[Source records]
=======
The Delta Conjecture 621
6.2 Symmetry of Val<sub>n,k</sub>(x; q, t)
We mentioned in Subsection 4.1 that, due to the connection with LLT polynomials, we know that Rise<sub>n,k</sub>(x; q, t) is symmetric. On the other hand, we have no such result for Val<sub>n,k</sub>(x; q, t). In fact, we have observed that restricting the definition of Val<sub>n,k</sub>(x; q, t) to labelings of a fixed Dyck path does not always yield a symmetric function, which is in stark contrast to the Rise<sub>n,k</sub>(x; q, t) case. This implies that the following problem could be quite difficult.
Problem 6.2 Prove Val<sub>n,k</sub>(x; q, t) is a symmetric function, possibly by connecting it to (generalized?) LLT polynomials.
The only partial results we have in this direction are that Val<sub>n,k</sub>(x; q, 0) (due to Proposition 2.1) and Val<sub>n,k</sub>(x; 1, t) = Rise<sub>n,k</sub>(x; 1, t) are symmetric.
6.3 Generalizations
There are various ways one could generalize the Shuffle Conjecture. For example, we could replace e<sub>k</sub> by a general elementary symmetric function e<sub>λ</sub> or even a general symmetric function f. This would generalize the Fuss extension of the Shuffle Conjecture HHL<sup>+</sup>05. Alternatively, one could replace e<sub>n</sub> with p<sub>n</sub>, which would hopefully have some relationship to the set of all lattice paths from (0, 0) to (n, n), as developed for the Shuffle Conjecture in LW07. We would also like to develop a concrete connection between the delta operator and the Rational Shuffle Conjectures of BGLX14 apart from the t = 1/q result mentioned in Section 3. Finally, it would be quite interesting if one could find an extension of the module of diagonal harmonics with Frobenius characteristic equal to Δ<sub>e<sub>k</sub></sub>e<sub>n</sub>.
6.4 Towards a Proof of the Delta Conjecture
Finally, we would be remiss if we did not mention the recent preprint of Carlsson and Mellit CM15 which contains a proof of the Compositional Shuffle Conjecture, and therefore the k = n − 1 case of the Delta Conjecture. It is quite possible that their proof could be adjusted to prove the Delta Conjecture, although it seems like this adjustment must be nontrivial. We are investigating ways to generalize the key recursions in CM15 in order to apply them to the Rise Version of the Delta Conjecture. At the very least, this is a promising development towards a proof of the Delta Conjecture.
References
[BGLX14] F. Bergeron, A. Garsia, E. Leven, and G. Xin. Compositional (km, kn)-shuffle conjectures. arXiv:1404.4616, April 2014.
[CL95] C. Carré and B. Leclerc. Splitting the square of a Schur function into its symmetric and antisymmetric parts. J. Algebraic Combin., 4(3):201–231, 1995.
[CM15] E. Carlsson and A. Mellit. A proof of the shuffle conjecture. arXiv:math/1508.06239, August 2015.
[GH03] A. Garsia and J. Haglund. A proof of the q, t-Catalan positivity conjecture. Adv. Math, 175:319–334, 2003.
=======
Activity -
Your task is to give back every record exactly.

Exercise response -
The Delta Conjecture 621
6.2 Symmetry of Val<sub>n,k</sub>(x; q, t)
We mentioned in Subsection 4.1 that, due to the connection with LLT polynomials, we know that Rise<sub>n,k</sub>(x; q, t) is symmetric. On the other hand, we have no such result for Val<sub>n,k</sub>(x; q, t). In fact, we have observed that restricting the definition of Val<sub>n,k</sub>(x; q, t) to labelings of a fixed Dyck path does not always yield a symmetric function, which is in stark contrast to the Rise<sub>n,k</sub>(x; q, t) case. This implies that the following problem could be quite difficult.
Problem 6.2 Prove Val<sub>n,k</sub>(x; q, t) is a symmetric function, possibly by connecting it to (generalized?) LLT polynomials.
The only partial results we have in this direction are that Val<sub>n,k</sub>(x; q, 0) (due to Proposition 2.1) and Val<sub>n,k</sub>(x; 1, t) = Rise<sub>n,k</sub>(x; 1, t) are symmetric.
6.3 Generalizations
There are various ways one could generalize the Shuffle Conjecture. For example, we could replace e<sub>k</sub> by a general elementary symmetric function e<sub>λ</sub> or even a general symmetric function f. This would generalize the Fuss extension of the Shuffle Conjecture HHL<sup>+</sup>05. Alternatively, one could replace e<sub>n</sub> with p<sub>n</sub>, which would hopefully have some relationship to the set of all lattice paths from (0, 0) to (n, n), as developed for the Shuffle Conjecture in LW07. We would also like to develop a concrete connection between the delta operator and the Rational Shuffle Conjectures of BGLX14 apart from the t = 1/q result mentioned in Section 3. Finally, it would be quite interesting if one could find an extension of the module of diagonal harmonics with Frobenius characteristic equal to Δ<sub>e<sub>k</sub></sub>e<sub>n</sub>.
6.4 Towards a Proof of the Delta Conjecture
Finally, we would be remiss if we did not mention the recent preprint of Carlsson and Mellit CM15 which contains a proof of the Compositional Shuffle Conjecture, and therefore the k = n − 1 case of the Delta Conjecture. It is quite possible that their proof could be adjusted to prove the Delta Conjecture, although it seems like this adjustment must be nontrivial. We are investigating ways to generalize the key recursions in CM15 in order to apply them to the Rise Version of the Delta Conjecture. At the very least, this is a promising development towards a proof of the Delta Conjecture.
References
[BGLX14] F. Bergeron, A. Garsia, E. Leven, and G. Xin. Compositional (km, kn)-shuffle conjectures. arXiv:1404.4616, April 2014.
[CL95] C. Carré and B. Leclerc. Splitting the square of a Schur function into its symmetric and antisymmetric parts. J. Algebraic Combin., 4(3):201–231, 1995.
[CM15] E. Carlsson and A. Mellit. A proof of the shuffle conjecture. arXiv:math/1508.06239, August 2015.
[GH03] A. Garsia and J. Haglund. A proof of the q, t-Catalan positivity conjecture. Adv. Math, 175:319–334, 2003.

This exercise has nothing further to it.